6. Da es um die Bewilligung oder Verweigerung von Versicherungsleistungen geht, ist das Verfahren kostenpflichtig. Die Gerichtskosten sind nach dem Verfahrensaufwand und unabhängig vom Streitwert festzulegen (Art. 69 Abs. 1bis IVG in der seit 1. Juli 2006 in Kraft stehenden Fassung) und auf Fr. 600.-- anzusetzen. Entsprechend dem Ausgang des Verfahrens sind sie der unterliegenden Beschwerdeführerin aufzuerlegen.
Das Gericht erkennt:
1. Die Beschwerde wird abgewiesen.
2. Die Gerichtskosten von Fr. 600.-- werden der Beschwerdeführerin auferlegt. Rechnung und Einzahlungsschein werden der Kostenpflichtigen nach Eintritt der Rechtskraft zugestellt.
3. Zustellung gegen Empfangsschein an:
- Rechtsanwalt Mirko Lot
- Sozialversicherungsanstalt des Kantons Zürich, IV-Stelle
- Bundesamt für Sozialversicherungen
sowie an:
- Gerichtskasse (im Dispositiv nach Eintritt der Rechtskraft)
4. Gegen diesen Entscheid kann innert 30 Tagen seit der Zustellung beim Bundesgericht Beschwerde eingereicht werden (Art. 82 ff. in Verbindung mit Art. 90 ff. des Bundesgesetzes über das Bundesgericht, BGG). Die Frist steht während folgender Zeiten still: vom siebten Tag vor Ostern bis und mit dem siebten Tag nach Ostern, vom 15. Juli bis und mit 15. August sowie vom 18. Dezember bis und mit dem 2. Januar (Art. 46 BGG).
Die Beschwerdeschrift ist dem Bundesgericht, Schweizerhofquai 6, 6004 Luzern, zuzustellen.

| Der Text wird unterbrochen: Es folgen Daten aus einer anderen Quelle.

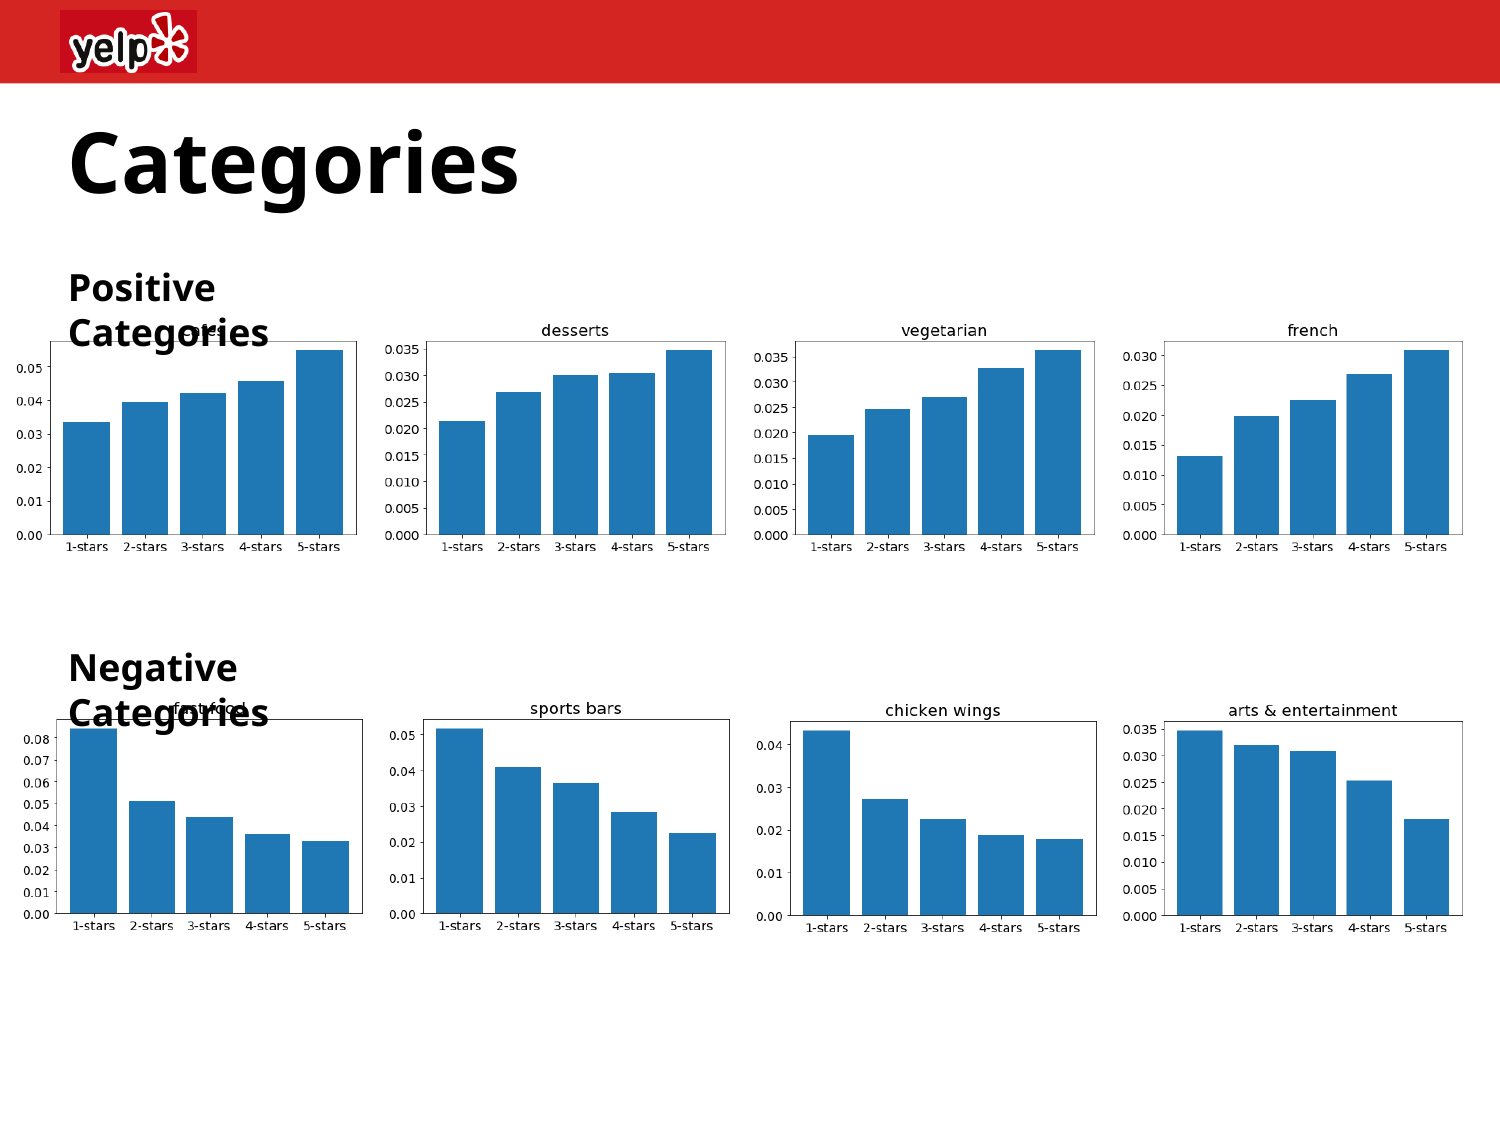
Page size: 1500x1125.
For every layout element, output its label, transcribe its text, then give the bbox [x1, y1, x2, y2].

picture [746, 317, 1103, 559]
picture [377, 317, 734, 559]
picture [1115, 697, 1471, 940]
picture [381, 695, 738, 938]
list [8, 317, 365, 559]
picture [748, 697, 1105, 940]
picture [1115, 317, 1471, 559]
text_box Negative Categories [53, 637, 417, 742]
picture [60, 10, 197, 73]
text_box Positive Categories [53, 256, 417, 362]
title Categories [52, 112, 1429, 220]
picture [15, 695, 371, 938]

Die Beschwerdeschrift hat die Begehren, deren Begründung mit Angabe der Beweismittel und die Unterschrift des Beschwerdeführers oder seines Vertreters zu enthalten; der angefochtene Entscheid sowie die als Beweismittel angerufenen Urkunden sind beizulegen, soweit die Partei sie in Händen hat (Art. 42 BGG).